If nothing else, the documentary will leave viewers asking three questions:

1. How did we end up with the overly-expensive yet inefficient system we have?

2. Can we do anything about it if so many politicians take money from health insurance companies that maximize profits by routinely denying coverage?

3. And the big one, guaranteed to be the cause of churning stomachs as the film's credits roll:

I wonder if my insurance will really cover me when I need it - - or will I end up like the people in the movie who had insurance, only to have their claims denied?

Or their coverage cancelled when claims were made?

Or were even forced to refund paid claims when the health insurers auditing detectives swung into action?

Note that Massachusetts is implementing a single-state health care reform plan, which California may copy.

Republicans in our state legislature, while personally enjoying Cadillac, taxpayer-paid coverage, are calling the universal coverage plan adopted by the State Senate dead-on-arrival.

Nothing self-interested or contradictory about that!
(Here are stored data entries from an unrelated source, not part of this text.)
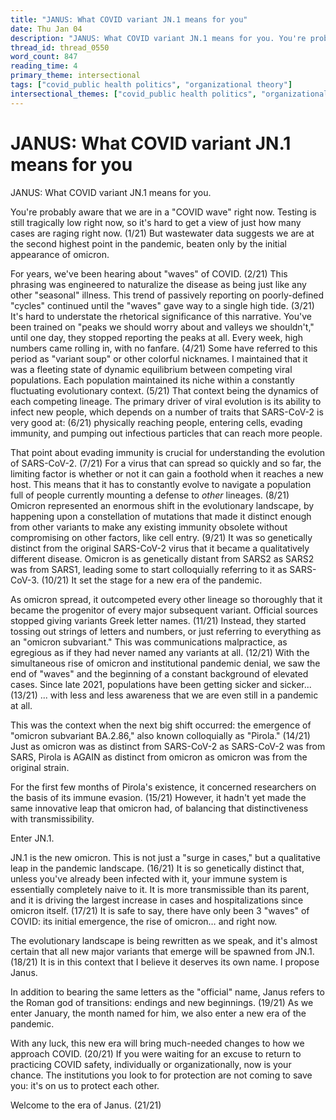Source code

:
 ```yaml
---
title: "JANUS: What COVID variant JN.1 means for you"
date: Thu Jan 04
description: "JANUS: What COVID variant JN.1 means for you. You're probably aware that we are in a 'COVID wave' right now."
thread_id: thread_0550
word_count: 847
reading_time: 4
primary_theme: intersectional
tags: ["covid_public health politics", "organizational theory"]
intersectional_themes: ["covid_public health politics", "organizational theory"]
---
```


# JANUS: What COVID variant JN.1 means for you

JANUS: What COVID variant JN.1 means for you.

You're probably aware that we are in a "COVID wave" right now. Testing is still tragically low right now, so it's hard to get a view of just how many cases are raging right now. (1/21) But wastewater data suggests we are at the second highest point in the pandemic, beaten only by the initial appearance of omicron.

For years, we've been hearing about "waves" of COVID. (2/21) This phrasing was engineered to naturalize the disease as being just like any other "seasonal" illness. This trend of passively reporting on poorly-defined "cycles" continued until the "waves" gave way to a single high tide. (3/21) It's hard to understate the rhetorical significance of this narrative. You've been trained on "peaks we should worry about and valleys we shouldn't," until one day, they stopped reporting the peaks at all. Every week, high numbers came rolling in, with no fanfare. (4/21) Some have referred to this period as "variant soup" or other colorful nicknames. I maintained that it was a fleeting state of dynamic equilibrium between competing viral populations. Each population maintained its niche within a constantly fluctuating evolutionary context. (5/21) That context being the dynamics of each competing lineage. The primary driver of viral evolution is its ability to infect new people, which depends on a number of traits that SARS-CoV-2 is very good at: (6/21) physically reaching people, entering cells, evading immunity, and pumping out infectious particles that can reach more people.

That point about evading immunity is crucial for understanding the evolution of SARS-CoV-2. (7/21) For a virus that can spread so quickly and so far, the limiting factor is whether or not it can gain a foothold when it reaches a new host. This means that it has to constantly evolve to navigate a population full of people currently mounting a defense to *other* lineages. (8/21) Omicron represented an enormous shift in the evolutionary landscape, by happening upon a constellation of mutations that made it distinct enough from other variants to make any existing immunity obsolete without compromising on other factors, like cell entry. (9/21) It was so genetically distinct from the original SARS-CoV-2 virus that it became a qualitatively different disease. Omicron is as genetically distant from SARS2 as SARS2 was from SARS1, leading some to start colloquially referring to it as SARS-CoV-3. (10/21) It set the stage for a new era of the pandemic.

As omicron spread, it outcompeted every other lineage so thoroughly that it became the progenitor of every major subsequent variant. Official sources stopped giving variants Greek letter names. (11/21) Instead, they started tossing out strings of letters and numbers, or just referring to everything as an "omicron subvariant." This was communications malpractice, as egregious as if they had never named any variants at all. (12/21) With the simultaneous rise of omicron and institutional pandemic denial, we saw the end of "waves" and the beginning of a constant background of elevated cases. Since late 2021, populations have been getting sicker and sicker... (13/21) ... with less and less awareness that we are even still in a pandemic at all.

This was the context when the next big shift occurred: the emergence of "omicron subvariant BA.2.86," also known colloquially as "Pirola." (14/21) Just as omicron was as distinct from SARS-CoV-2 as SARS-CoV-2 was from SARS, Pirola is AGAIN as distinct from omicron as omicron was from the original strain.

For the first few months of Pirola's existence, it concerned researchers on the basis of its immune evasion. (15/21) However, it hadn't yet made the same innovative leap that omicron had, of balancing that distinctiveness with transmissibility.

Enter JN.1.

JN.1 is the new omicron. This is not just a "surge in cases," but a qualitative leap in the pandemic landscape. (16/21) It is so genetically distinct that, unless you've already been infected with it, your immune system is essentially completely naive to it. It is more transmissible than its parent, and it is driving the largest increase in cases and hospitalizations since omicron itself. (17/21) It is safe to say, there have only been 3 "waves" of COVID: its initial emergence, the rise of omicron… and right now.

The evolutionary landscape is being rewritten as we speak, and it's almost certain that all new major variants that emerge will be spawned from JN.1. (18/21) It is in this context that I believe it deserves its own name. I propose Janus.

In addition to bearing the same letters as the "official" name, Janus refers to the Roman god of transitions: endings and new beginnings. (19/21) As we enter January, the month named for him, we also enter a new era of the pandemic.

With any luck, this new era will bring much-needed changes to how we approach COVID. (20/21) If you were waiting for an excuse to return to practicing COVID safety, individually or organizationally, now is your chance. The institutions you look to for protection are not coming to save you: it's on us to protect each other. 

Welcome to the era of Janus. (21/21)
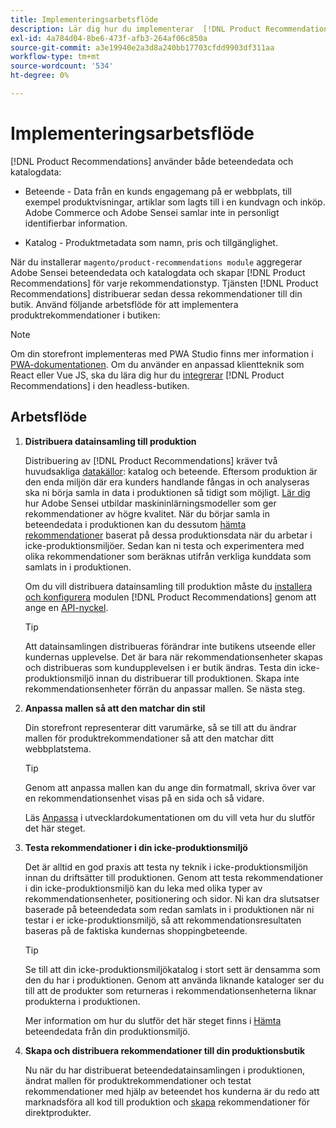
 ```yaml
---
title: Implementeringsarbetsflöde
description: Lär dig hur du implementerar  [!DNL Product Recommendations]  på din butik.
exl-id: 4a784d04-8be6-473f-afb3-264af06c850a
source-git-commit: a3e19940e2a3d8a240bb17703cfdd9903df311aa
workflow-type: tm+mt
source-wordcount: '534'
ht-degree: 0%

---
```


# Implementeringsarbetsflöde

[!DNL Product Recommendations] använder både beteendedata och katalogdata:

- Beteende - Data från en kunds engagemang på er webbplats, till exempel produktvisningar, artiklar som lagts till i en kundvagn och inköp. Adobe Commerce och Adobe Sensei samlar inte in personligt identifierbar information.

- Katalog - Produktmetadata som namn, pris och tillgänglighet.

När du installerar `magento/product-recommendations module` aggregerar Adobe Sensei beteendedata och katalogdata och skapar [!DNL Product Recommendations] för varje rekommendationstyp. Tjänsten [!DNL Product Recommendations] distribuerar sedan dessa rekommendationer till din butik. Använd följande arbetsflöde för att implementera produktrekommendationer i butiken:

>[!NOTE]
>
> Om din storefront implementeras med PWA Studio finns mer information i [PWA-dokumentationen](https://developer.adobe.com/commerce/pwa-studio/integrations/product-recommendations/). Om du använder en anpassad klientteknik som React eller Vue JS, ska du lära dig hur du [integrerar](headless.md) [!DNL Product Recommendations] i den headless-butiken.

## Arbetsflöde

1. **Distribuera datainsamling till produktion**

   Distribuering av [!DNL Product Recommendations] kräver två huvudsakliga [datakällor](type.md): katalog och beteende. Eftersom produktion är den enda miljön där era kunders handlande fångas in och analyseras ska ni börja samla in data i produktionen så tidigt som möjligt. [Lär dig](events.md) hur Adobe Sensei utbildar maskininlärningsmodeller som ger rekommendationer av högre kvalitet. När du börjar samla in beteendedata i produktionen kan du dessutom [hämta rekommendationer](staging-environment.md#fetch-recommendations-from-production-environment-recommended) baserat på dessa produktionsdata när du arbetar i icke-produktionsmiljöer. Sedan kan ni testa och experimentera med olika rekommendationer som beräknas utifrån verkliga kunddata som samlats in i produktionen.

   Om du vill distribuera datainsamling till produktion måste du [installera och konfigurera](install-configure.md) modulen [!DNL Product Recommendations] genom att ange en [API-nyckel](https://experienceleague.adobe.com/docs/commerce/user-guides/integration-services/saas.html).

   >[!TIP]
   >
   > Att datainsamlingen distribueras förändrar inte butikens utseende eller kundernas upplevelse. Det är bara när rekommendationsenheter skapas och distribueras som kundupplevelsen i er butik ändras. Testa din icke-produktionsmiljö innan du distribuerar till produktionen. Skapa inte rekommendationsenheter förrän du anpassar mallen. Se nästa steg.

1. **Anpassa mallen så att den matchar din stil**

   Din storefront representerar ditt varumärke, så se till att du ändrar mallen för produktrekommendationer så att den matchar ditt webbplatstema.

   >[!TIP]
   >
   > Genom att anpassa mallen kan du ange din formatmall, skriva över var en rekommendationsenhet visas på en sida och så vidare.

   Läs [Anpassa](https://experienceleague.adobe.com/docs/commerce/product-recommendations/developer/customize.html) i utvecklardokumentationen om du vill veta hur du slutför det här steget.

1. **Testa rekommendationer i din icke-produktionsmiljö**

   Det är alltid en god praxis att testa ny teknik i icke-produktionsmiljön innan du driftsätter till produktionen. Genom att testa rekommendationer i din icke-produktionsmiljö kan du leka med olika typer av rekommendationsenheter, positionering och sidor. Ni kan dra slutsatser baserade på beteendedata som redan samlats in i produktionen när ni testar i er icke-produktionsmiljö, så att rekommendationsresultaten baseras på de faktiska kundernas shoppingbeteende.

   >[!TIP]
   >
   > Se till att din icke-produktionsmiljökatalog i stort sett är densamma som den du har i produktionen. Genom att använda liknande kataloger ser du till att de produkter som returneras i rekommendationsenheterna liknar produkterna i produktionen.

   Mer information om hur du slutför det här steget finns i [Hämta](staging-environment.md) beteendedata från din produktionsmiljö.

1. **Skapa och distribuera rekommendationer till din produktionsbutik**

   Nu när du har distribuerat beteendedatainsamlingen i produktionen, ändrat mallen för produktrekommendationer och testat rekommendationer med hjälp av beteendet hos kunderna är du redo att marknadsföra all kod till produktion och [skapa](create.md) rekommendationer för direktprodukter.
It reminds me of legislators who bloviate about 'welfare' and what they call "The Nanny State,' then pocket their $88-taxpayer-paid, tax-free per diem for driving into Madison for a meeting, then home.

Maybe there's a way to dragoon legislators into a showing of "Sicko."

Free beer and brats would get them there, though the giveaway might be counter to the movie's healthy message, and perhaps illegal.

But there'd be no more appropriate audience right now for Michael Moore's movie-making than Wisconsin legislators who are blocking health care reform, and a healthier state.